**Prompt 1:** In the post about listing submitted and accepted papers on a CV, where are preprints of the author's papers assumed to be available?
**Prompt 2:** Retype a passage from the post about listing submitted and accepted papers on a CV, beginning at the words "Wednesday, 14 March" and stopping after "claimed to appear?".

**Source document:**
:::

Wednesday, 14 March 2018

publications - How "submitted", "to appear", "accepted" papers are evaluated in a CV?


Assume a search committee is reading my CV and in the publication section they notice some of my papers are only submitted or claimed to appear in a journal (or accepted for publication in a journal). Sometimes the journal which has accepted the paper for publication lists the title of accepted articles before actually publishing them, but in the rest of cases there is no evidence to prove that the referee process of the paper is over and the journal has accepted the paper for publication. Also assume preprints of my papers are available in ArXiv. So, my questions are:






  1. How a search committee interprets and evaluates those papers which are just submitted or are claimed to appear?




  2. Does a search committee consider these types of publications less valuable than the published ones (assuming the same quality)?




  3. Does a search committee refer to my preprints in ArXiv to evaluate my submitted or accepted papers?

:::

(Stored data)
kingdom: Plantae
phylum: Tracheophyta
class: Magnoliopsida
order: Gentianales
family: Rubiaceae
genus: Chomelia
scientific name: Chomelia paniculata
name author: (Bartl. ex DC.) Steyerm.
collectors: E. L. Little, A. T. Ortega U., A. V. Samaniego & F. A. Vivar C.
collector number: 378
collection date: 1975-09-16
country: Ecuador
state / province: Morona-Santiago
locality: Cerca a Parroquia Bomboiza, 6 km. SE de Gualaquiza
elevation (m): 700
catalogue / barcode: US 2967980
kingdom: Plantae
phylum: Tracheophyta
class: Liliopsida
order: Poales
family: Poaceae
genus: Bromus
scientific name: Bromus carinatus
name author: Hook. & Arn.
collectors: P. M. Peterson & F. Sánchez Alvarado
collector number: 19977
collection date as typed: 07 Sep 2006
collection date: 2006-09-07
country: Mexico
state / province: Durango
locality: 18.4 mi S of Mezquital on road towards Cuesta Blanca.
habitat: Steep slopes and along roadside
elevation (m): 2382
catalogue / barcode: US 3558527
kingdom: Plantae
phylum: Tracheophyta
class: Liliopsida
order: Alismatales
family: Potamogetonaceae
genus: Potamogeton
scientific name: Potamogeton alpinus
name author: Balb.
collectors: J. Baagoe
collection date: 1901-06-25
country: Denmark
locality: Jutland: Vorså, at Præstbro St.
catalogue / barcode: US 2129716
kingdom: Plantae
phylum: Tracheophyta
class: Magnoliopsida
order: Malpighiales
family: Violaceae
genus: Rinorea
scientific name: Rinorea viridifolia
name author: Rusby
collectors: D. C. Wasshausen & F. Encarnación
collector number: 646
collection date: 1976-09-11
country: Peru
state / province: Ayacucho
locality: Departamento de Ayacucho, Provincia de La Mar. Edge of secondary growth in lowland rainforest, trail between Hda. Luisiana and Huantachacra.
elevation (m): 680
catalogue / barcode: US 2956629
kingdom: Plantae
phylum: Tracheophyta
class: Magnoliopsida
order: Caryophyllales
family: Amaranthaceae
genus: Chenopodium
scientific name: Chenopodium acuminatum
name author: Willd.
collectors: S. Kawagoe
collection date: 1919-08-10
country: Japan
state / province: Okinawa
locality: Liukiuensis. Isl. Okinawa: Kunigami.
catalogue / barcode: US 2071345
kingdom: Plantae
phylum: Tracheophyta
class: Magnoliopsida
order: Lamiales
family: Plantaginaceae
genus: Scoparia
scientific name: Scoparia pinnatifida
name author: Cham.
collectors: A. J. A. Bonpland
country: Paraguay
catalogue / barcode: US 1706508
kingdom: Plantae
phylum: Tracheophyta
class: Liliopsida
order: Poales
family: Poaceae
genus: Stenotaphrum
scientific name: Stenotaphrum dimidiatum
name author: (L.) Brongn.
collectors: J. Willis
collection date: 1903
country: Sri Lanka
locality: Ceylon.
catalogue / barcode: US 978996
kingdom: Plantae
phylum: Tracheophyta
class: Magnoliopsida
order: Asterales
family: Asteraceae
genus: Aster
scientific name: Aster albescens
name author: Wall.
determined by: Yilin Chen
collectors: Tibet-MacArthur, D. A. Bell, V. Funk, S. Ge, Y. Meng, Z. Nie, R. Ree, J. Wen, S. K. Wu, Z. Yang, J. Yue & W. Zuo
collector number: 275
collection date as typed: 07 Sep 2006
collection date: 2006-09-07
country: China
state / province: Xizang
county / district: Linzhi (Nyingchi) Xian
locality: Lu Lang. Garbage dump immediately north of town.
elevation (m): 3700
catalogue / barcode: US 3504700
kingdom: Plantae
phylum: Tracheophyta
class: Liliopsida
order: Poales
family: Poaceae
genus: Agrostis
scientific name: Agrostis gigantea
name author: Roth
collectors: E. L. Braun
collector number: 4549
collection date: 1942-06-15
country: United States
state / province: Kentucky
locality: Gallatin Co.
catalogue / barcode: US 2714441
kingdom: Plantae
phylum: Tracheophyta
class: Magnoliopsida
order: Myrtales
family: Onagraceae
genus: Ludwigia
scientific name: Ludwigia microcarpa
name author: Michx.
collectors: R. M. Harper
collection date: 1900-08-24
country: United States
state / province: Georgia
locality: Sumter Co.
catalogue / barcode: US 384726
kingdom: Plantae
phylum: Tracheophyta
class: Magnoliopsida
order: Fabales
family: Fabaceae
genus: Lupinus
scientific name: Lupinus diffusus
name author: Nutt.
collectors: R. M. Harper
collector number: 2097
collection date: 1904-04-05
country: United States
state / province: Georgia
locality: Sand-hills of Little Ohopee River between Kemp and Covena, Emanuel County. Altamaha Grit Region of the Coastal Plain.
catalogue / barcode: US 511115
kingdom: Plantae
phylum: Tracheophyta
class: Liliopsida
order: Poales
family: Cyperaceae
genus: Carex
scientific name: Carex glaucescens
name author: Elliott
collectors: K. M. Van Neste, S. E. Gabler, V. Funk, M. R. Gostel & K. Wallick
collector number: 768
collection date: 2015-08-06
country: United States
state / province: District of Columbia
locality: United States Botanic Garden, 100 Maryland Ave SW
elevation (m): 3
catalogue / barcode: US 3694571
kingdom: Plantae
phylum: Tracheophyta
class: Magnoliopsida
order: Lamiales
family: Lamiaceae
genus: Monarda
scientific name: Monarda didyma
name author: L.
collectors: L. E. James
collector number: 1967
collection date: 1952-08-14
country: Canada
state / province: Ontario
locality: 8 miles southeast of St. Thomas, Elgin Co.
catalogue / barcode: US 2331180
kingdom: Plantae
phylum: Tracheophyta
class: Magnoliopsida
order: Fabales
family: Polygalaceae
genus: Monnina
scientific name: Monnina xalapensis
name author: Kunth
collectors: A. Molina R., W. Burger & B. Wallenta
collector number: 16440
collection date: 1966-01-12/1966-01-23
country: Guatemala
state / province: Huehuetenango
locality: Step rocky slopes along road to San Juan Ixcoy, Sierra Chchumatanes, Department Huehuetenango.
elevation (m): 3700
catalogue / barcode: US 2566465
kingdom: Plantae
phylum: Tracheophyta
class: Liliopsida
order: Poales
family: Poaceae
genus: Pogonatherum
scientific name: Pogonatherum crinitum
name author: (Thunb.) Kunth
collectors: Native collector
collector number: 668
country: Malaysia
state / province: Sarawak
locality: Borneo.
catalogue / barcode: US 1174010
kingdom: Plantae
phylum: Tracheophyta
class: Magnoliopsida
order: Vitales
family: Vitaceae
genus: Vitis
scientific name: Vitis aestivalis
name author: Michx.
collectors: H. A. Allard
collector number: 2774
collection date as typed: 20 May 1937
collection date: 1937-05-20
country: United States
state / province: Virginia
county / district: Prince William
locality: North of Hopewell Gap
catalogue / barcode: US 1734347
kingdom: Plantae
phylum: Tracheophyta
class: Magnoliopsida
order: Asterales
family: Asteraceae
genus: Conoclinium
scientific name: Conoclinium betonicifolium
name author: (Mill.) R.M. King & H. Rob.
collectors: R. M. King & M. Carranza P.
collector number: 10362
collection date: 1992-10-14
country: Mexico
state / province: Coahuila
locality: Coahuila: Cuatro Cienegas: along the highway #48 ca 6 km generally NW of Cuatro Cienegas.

:::

**Task result 1:** ArXiv

**Task result 2:**
Wednesday, 14 March 2018

publications - How "submitted", "to appear", "accepted" papers are evaluated in a CV?


Assume a search committee is reading my CV and in the publication section they notice some of my papers are only submitted or claimed to appear in a journal (or accepted for publication in a journal). Sometimes the journal which has accepted the paper for publication lists the title of accepted articles before actually publishing them, but in the rest of cases there is no evidence to prove that the referee process of the paper is over and the journal has accepted the paper for publication. Also assume preprints of my papers are available in ArXiv. So, my questions are:






  1. How a search committee interprets and evaluates those papers which are just submitted or are claimed to appear?